ASSIGNMENT ::
Convert the rows below into a Markdown table with two columns, Num and Text, that gives each line its number in sequence under Num and the line itself under Text. Omit blank lines and leave the pictures out.

[Chart analysis data]
>>>
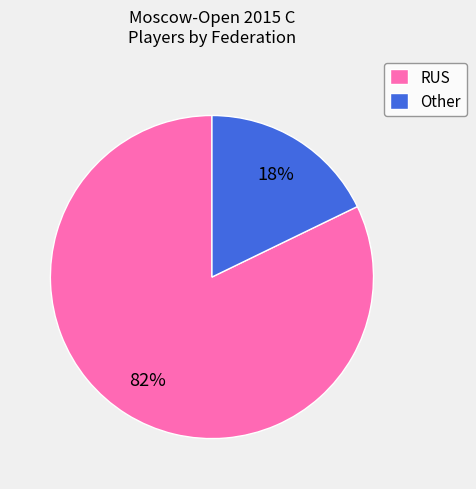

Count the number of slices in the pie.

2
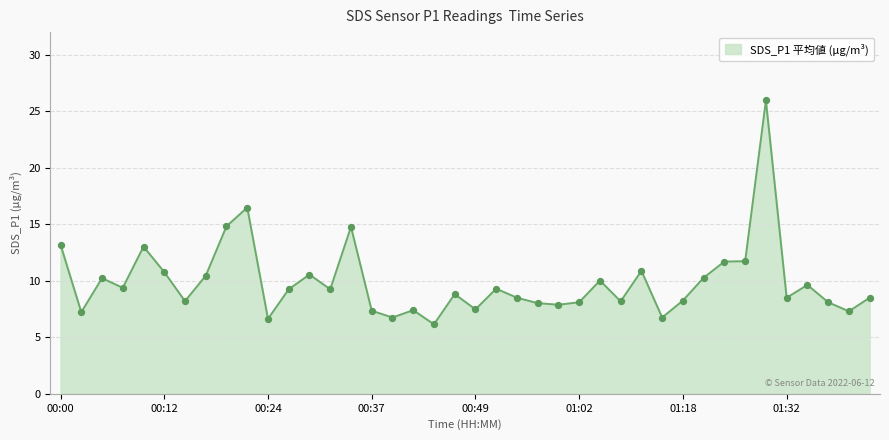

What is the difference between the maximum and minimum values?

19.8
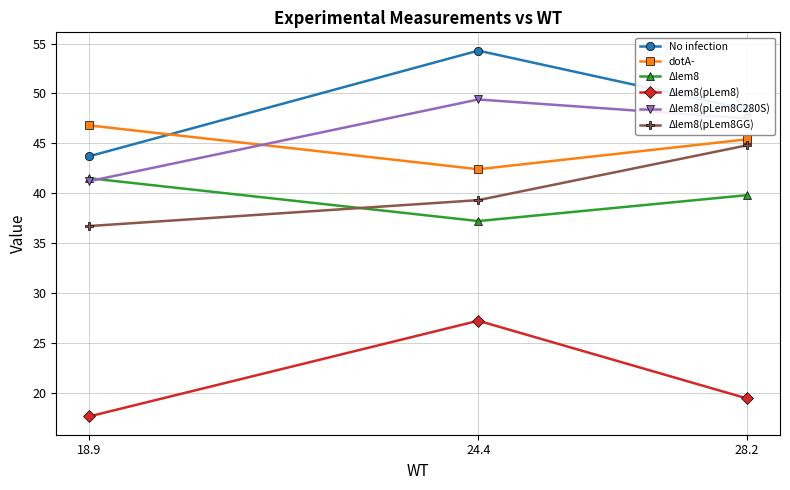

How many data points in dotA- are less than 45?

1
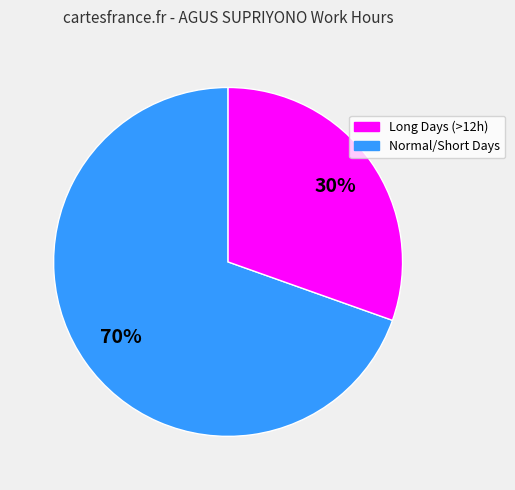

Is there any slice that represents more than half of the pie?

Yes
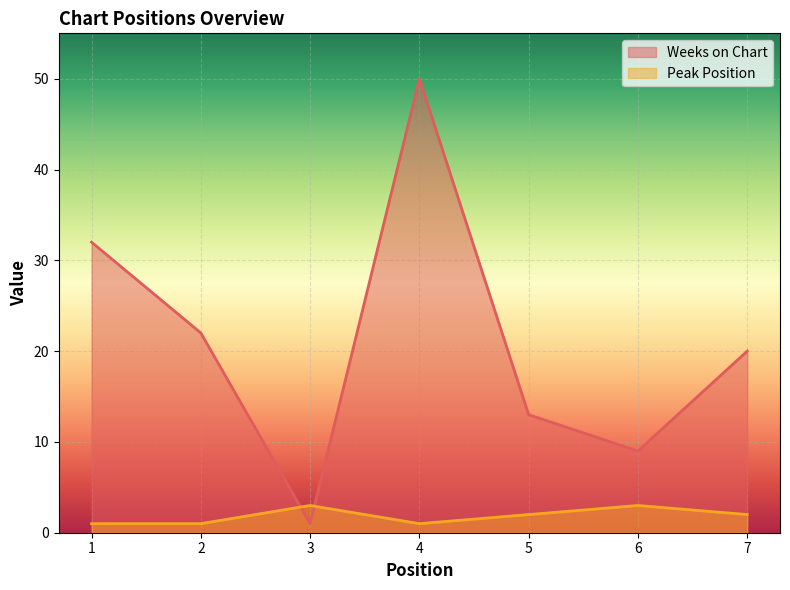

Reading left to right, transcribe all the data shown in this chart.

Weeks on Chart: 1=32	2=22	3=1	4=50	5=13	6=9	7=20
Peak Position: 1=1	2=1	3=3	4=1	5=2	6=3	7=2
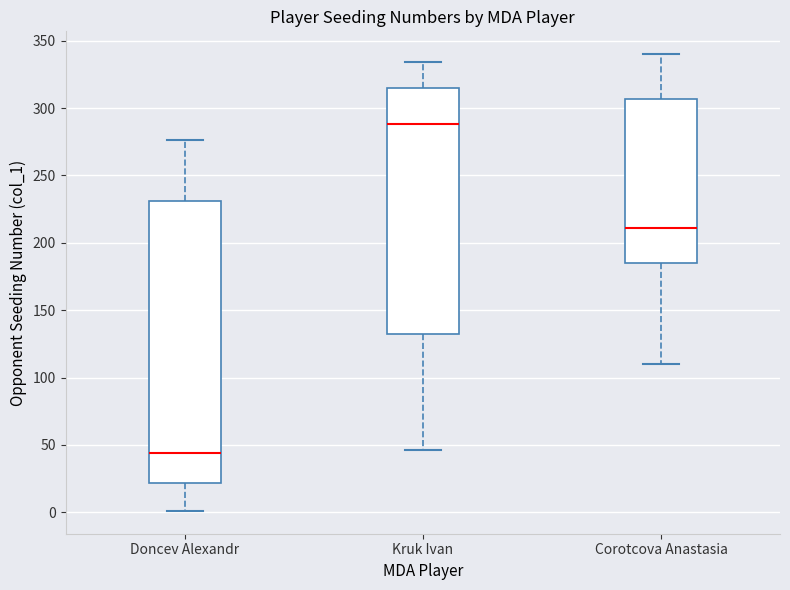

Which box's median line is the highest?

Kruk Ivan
<<<
WRITTEN ANSWER ::
| Num | Text |
|---|---|
| 1 | Count the number of slices in the pie. |
| 2 | 2 |
| 3 | What is the difference between the maximum and minimum values? |
| 4 | 19.8 |
| 5 | How many data points in dotA- are less than 45? |
| 6 | 1 |
| 7 | Is there any slice that represents more than half of the pie? |
| 8 | Yes |
| 9 | Reading left to right, transcribe all the data shown in this chart. |
| 10 | Weeks on Chart: 1=32	2=22	3=1	4=50	5=13	6=9	7=20 |
| 11 | Peak Position: 1=1	2=1	3=3	4=1	5=2	6=3	7=2 |
| 12 | Which box's median line is the highest? |
| 13 | Kruk Ivan |